5. Locality and Foundations: Physics, Topology, and Logic

• Quantum Gravity and Causal Sets: The interval-abundance criterion in causal set theory formalizes locality without reference to continuum geometry, providing both a test for manifoldlikeness and a covariant estimator of continuum dimension. This approach distinguishes local (flat) from nonlocal (curved, topological, or dynamically generated) structures by the empirical $N_m$ profile (Glaser et al., 2013).
• Higher-Spin Field Theory: In AdS higher-spin theories, Skvortsov and Taronna provide a criterion for admissible pseudo-local field redefinitions: the infinite-derivative tails of interaction vertices must have sufficient decay for the sum of overlap coefficients to converge. Only such pseudo-local terms can be reorganized into standard local field theory observables that match CFT correlators. Standard Vasiliev constructions may fall outside this class, requiring field redefinitions constrained by the locality criterion (Skvortsov et al., 2015).
• Locales, Formal Topologies, and Category Theory: Locality is structurally embedded in the morphism spaces and adjunctions between Top (topological spaces), PTop (positive topologies), and Loc (locales). The factorization of Top $\dashv$ Loc via positive topologies demonstrates that point-free and predicative notions of space retain the essentials of local structure while supporting constructive and fibrational extensions (Ciraulo et al., 2018).

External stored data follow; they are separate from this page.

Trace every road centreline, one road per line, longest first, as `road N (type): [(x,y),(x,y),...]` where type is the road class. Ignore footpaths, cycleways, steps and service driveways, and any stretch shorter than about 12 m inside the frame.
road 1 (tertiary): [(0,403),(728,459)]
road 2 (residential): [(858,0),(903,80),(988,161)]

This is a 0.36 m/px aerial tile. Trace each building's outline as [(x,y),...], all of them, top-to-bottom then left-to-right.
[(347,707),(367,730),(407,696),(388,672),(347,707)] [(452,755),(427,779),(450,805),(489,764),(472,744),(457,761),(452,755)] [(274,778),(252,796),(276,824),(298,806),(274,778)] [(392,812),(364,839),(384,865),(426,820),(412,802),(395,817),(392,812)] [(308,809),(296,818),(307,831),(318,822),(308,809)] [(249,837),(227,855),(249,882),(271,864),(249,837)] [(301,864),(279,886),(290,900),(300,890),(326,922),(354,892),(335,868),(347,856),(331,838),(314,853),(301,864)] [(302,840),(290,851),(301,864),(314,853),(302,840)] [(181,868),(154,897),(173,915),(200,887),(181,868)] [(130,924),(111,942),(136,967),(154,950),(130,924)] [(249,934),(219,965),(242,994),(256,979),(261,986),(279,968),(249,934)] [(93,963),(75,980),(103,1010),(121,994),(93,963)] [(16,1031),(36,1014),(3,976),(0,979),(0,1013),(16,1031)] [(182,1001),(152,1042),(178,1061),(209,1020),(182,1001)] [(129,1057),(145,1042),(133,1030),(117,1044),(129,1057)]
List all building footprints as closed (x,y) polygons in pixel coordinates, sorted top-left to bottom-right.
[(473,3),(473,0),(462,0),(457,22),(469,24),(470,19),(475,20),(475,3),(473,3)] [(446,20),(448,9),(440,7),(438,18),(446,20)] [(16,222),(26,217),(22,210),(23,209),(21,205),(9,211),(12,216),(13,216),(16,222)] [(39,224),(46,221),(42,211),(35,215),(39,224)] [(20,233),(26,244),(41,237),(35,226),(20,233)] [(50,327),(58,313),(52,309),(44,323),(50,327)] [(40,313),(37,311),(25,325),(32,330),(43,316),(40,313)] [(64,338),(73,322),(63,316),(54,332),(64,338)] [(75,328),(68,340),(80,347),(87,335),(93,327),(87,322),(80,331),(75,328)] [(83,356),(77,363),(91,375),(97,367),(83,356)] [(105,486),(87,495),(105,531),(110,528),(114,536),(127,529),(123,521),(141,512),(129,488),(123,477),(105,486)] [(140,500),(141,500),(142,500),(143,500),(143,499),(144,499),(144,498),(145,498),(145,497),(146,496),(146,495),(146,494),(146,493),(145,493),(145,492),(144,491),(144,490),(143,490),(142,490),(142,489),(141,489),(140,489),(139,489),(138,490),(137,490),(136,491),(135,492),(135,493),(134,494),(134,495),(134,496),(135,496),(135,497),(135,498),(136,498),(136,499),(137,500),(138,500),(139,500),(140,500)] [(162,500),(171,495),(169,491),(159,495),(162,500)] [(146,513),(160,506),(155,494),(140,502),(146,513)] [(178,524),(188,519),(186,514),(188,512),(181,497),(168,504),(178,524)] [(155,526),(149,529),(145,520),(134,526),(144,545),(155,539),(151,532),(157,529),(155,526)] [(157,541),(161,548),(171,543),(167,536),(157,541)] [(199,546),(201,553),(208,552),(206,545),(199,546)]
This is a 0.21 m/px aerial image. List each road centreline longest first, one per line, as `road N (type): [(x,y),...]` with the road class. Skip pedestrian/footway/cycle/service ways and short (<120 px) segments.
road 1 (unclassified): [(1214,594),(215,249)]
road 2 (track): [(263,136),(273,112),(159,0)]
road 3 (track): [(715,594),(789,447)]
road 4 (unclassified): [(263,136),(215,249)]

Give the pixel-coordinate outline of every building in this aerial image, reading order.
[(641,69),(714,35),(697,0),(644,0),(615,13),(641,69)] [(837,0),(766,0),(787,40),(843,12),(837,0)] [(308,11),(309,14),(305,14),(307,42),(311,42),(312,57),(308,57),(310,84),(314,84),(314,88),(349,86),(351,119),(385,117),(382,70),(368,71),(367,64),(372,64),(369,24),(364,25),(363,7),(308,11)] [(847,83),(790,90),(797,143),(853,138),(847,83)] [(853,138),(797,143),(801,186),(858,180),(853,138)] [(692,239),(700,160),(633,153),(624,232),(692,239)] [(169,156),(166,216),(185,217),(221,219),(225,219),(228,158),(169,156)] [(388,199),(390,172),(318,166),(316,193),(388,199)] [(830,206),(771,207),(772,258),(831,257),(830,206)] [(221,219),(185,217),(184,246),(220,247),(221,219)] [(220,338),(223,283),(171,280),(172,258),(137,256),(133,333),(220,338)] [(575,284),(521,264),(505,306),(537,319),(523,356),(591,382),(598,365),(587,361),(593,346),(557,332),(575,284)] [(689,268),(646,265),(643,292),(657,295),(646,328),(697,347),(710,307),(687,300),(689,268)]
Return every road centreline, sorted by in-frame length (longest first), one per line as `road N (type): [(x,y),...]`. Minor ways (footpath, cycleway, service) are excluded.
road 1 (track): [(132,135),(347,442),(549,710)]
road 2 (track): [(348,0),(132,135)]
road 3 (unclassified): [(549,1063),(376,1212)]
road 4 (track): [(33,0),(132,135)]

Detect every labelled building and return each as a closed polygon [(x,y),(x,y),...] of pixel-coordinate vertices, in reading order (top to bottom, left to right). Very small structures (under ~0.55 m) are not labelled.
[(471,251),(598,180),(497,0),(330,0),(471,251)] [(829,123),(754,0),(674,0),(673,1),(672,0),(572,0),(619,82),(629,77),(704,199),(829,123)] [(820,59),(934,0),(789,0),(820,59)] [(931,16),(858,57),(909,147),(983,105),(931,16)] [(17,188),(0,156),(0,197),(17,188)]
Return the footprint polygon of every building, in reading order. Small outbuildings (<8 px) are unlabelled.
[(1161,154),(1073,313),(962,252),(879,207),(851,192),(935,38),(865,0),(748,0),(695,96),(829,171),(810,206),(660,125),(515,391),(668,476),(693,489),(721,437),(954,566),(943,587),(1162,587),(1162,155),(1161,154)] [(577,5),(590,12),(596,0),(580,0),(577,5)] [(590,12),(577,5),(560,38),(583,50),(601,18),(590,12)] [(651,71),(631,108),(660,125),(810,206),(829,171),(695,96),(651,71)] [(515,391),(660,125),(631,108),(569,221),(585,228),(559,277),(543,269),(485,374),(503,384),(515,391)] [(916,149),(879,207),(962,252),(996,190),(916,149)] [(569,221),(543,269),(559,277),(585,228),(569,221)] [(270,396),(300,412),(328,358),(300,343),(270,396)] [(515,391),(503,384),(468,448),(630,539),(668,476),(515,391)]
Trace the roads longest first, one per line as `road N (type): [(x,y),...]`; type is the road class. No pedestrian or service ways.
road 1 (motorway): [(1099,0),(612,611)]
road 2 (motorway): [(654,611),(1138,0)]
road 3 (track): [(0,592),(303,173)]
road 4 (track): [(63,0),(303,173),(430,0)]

6. Open Problems and Broader Implications

• Sufficiency of interval-abundance locality for manifoldlikeness in causal sets remains conjectural, with a rigorous classification still open (Glaser et al., 2013).
• For multi-agent systems, the optimal construction of locality partitions relative to environment structure and agent dependency graphs is an active research area (Shek et al., 24 Mar 2025).
• Nontrivial extensions of classical model-theoretic locality theorems (Hanf, Gaifman) to many-valued and substructural logics depend delicately on algebraic properties (well-connectedness, presence of co-atoms, etc.), with failures of locality occurring outside these settings (Carr, 19 Jun 2025).
• In computational models with locality-of-reference cost, future directions include formalizing universality classes of hardware or memory architectures for which cache-oblivious algorithms remain optimal (Afshani et al., 2019).

Research across disciplines continues to illuminate the structural, computational, and operational roles of locality: as a means of enforcing efficient computation, ensuring safety and recoverability, enabling transparency, and providing the mathematical backbone for the emergence and analysis of complex systems.